Function composition in Ruby
We’re now deep into the festive period, and I’ve started to be filled with the Christmas spirit. Perhaps as a result of which, I’ve been playing around with the idea of writing functional code in Ruby… Not because I think this is a good idea, or “the future”, but just because.
In that spirit, I decided to see if I could implement a compose
function in Ruby.

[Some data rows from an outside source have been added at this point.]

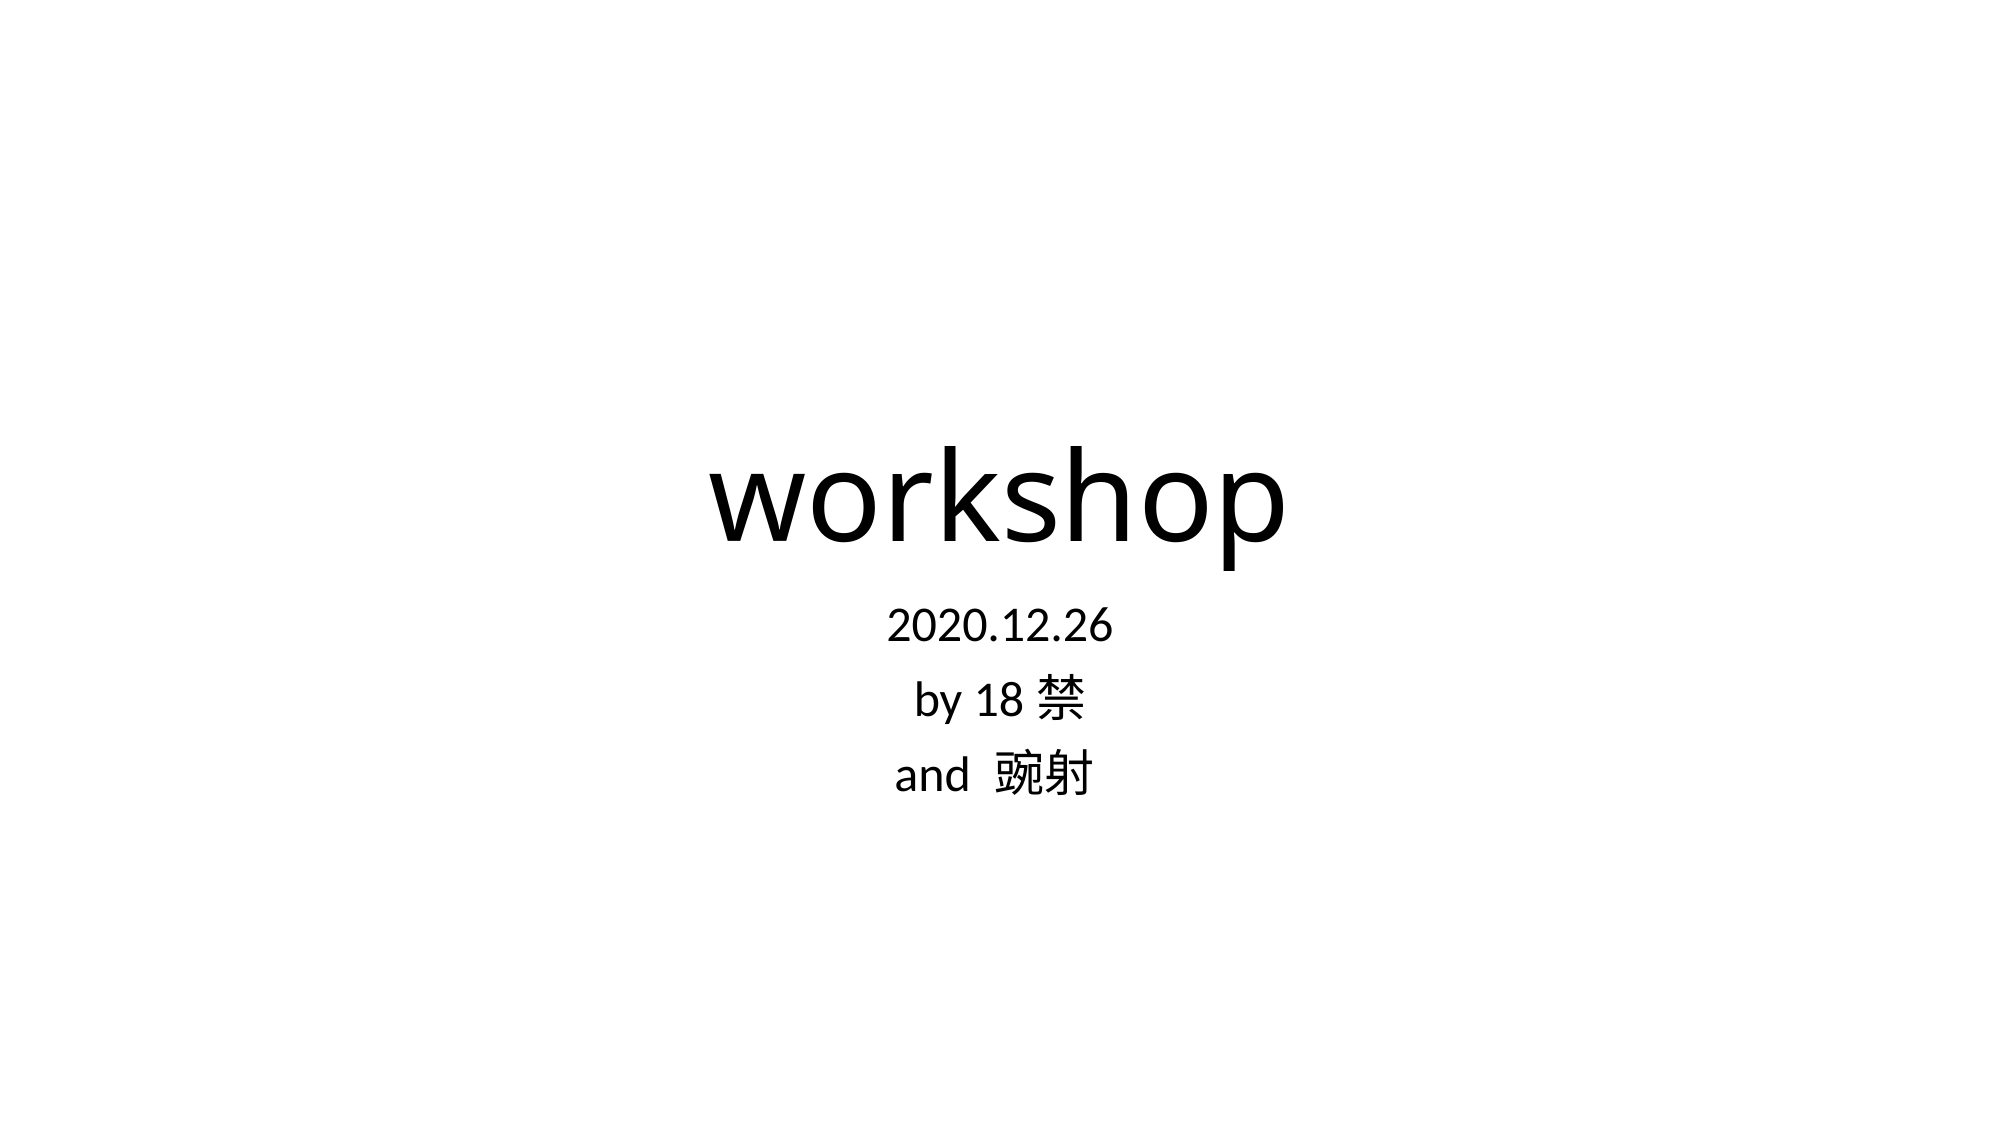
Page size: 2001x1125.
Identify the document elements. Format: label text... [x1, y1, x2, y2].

title workshop [249, 184, 1750, 576]
subtitle 2020.12.26 by 18禁 and 豌射 [249, 590, 1750, 863]
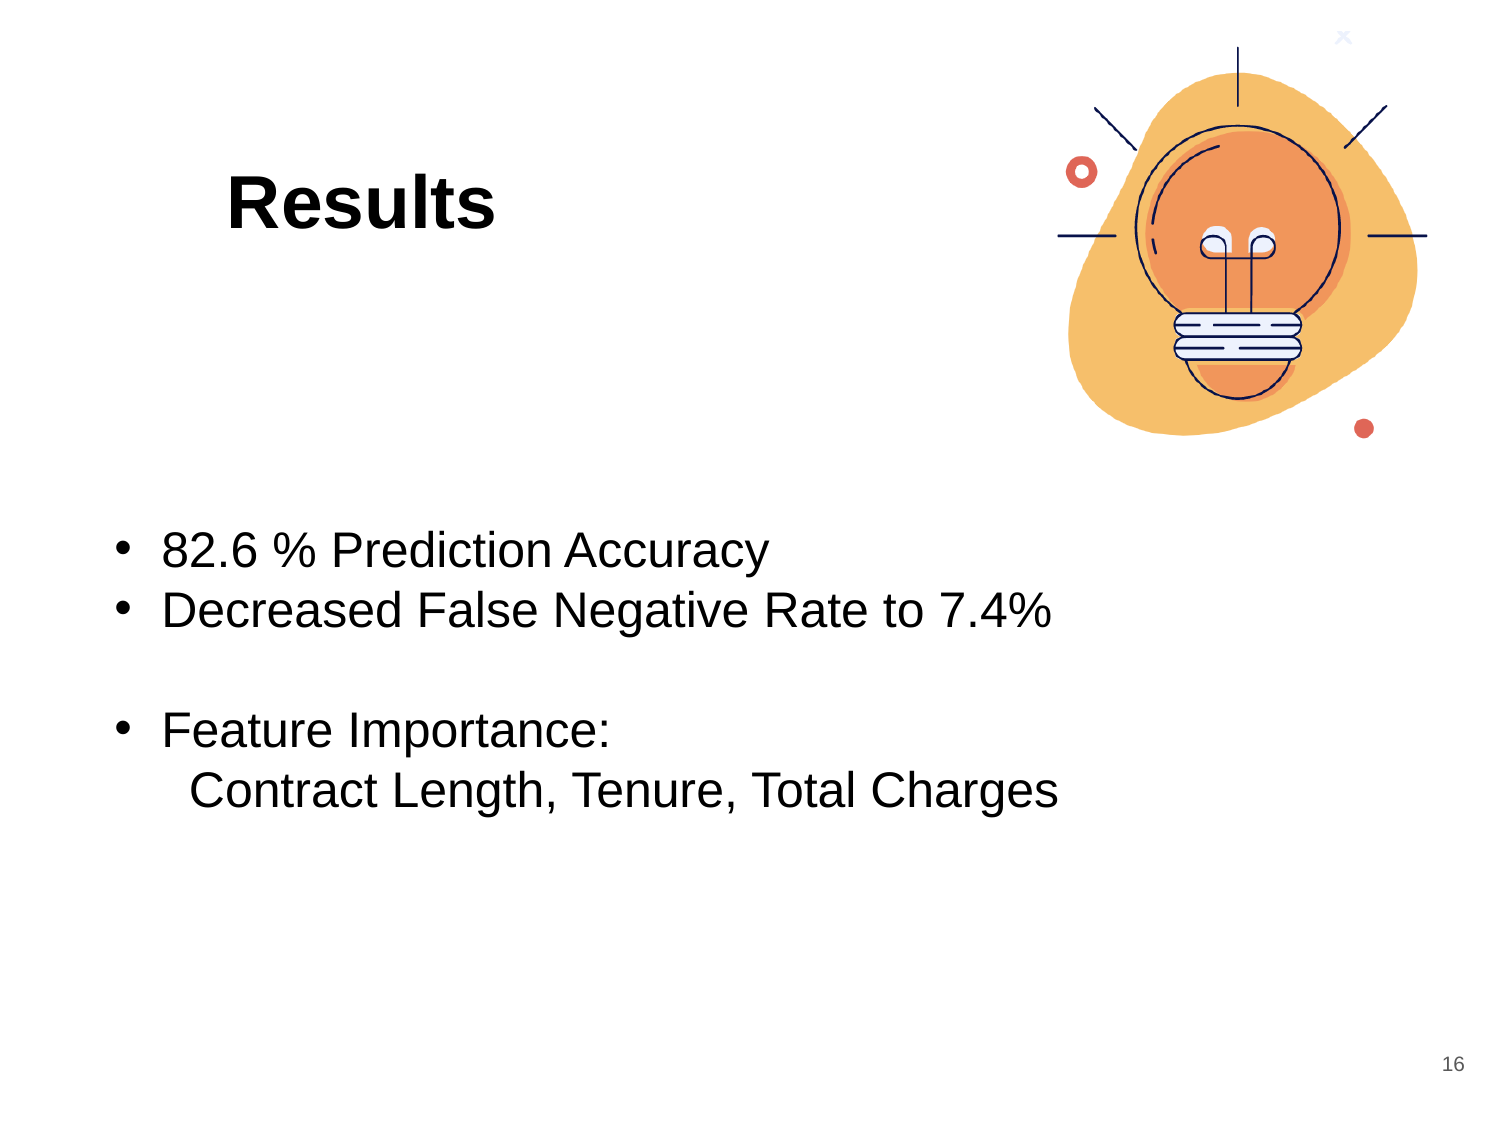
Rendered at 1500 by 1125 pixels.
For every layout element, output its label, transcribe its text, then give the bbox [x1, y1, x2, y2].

title Results [0, 106, 1014, 291]
picture [1019, 31, 1457, 472]
slide_number ‹#› [1389, 1019, 1480, 1106]
text_box 82.6 % Prediction Accuracy Decreased False Negative Rate to 7.4% Feature Importance: Contract Length, Tenure, Total Charges [99, 510, 1146, 861]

I wanted compose
to be a variadic function, which takes one or more unary (single-argument) functions and returns a new function which is the composition of the supplied functions.
For example, given two lambda functions:
addOne = { lambda { |n| n + 1 } }
timesTwo = { lambda { |n| n * 2 } }
I want to have a compose
function, such that:
compose(addOne, timesTwo).call(n) == addOne.call(timesTwo.call(n))
Ignoring the requirement for compose
to be variadic function, a solution for two functions might be:
def compose2(f, g)
lambda { |x| f.call(g.call(x)) }
end
The solution for compose
to be three functions might then be:
def compose3(f, g, h)
lambda { |x| f.call(g.call(h.call(x))) }
end
This reveals an interesting pattern, because another way of defining this might be:
def compose3(f, g, h)
compose2(compose2(f, g), h)
end
This pattern can then be more generally expressed with a reducer:
def compose(*fns)
fns.reduce { |f, g| lambda { |x| f.call(g.call(x)) } }
end
Which now gives us our variadic compose
function in Ruby. Maybe not very useful, but still quite interesting!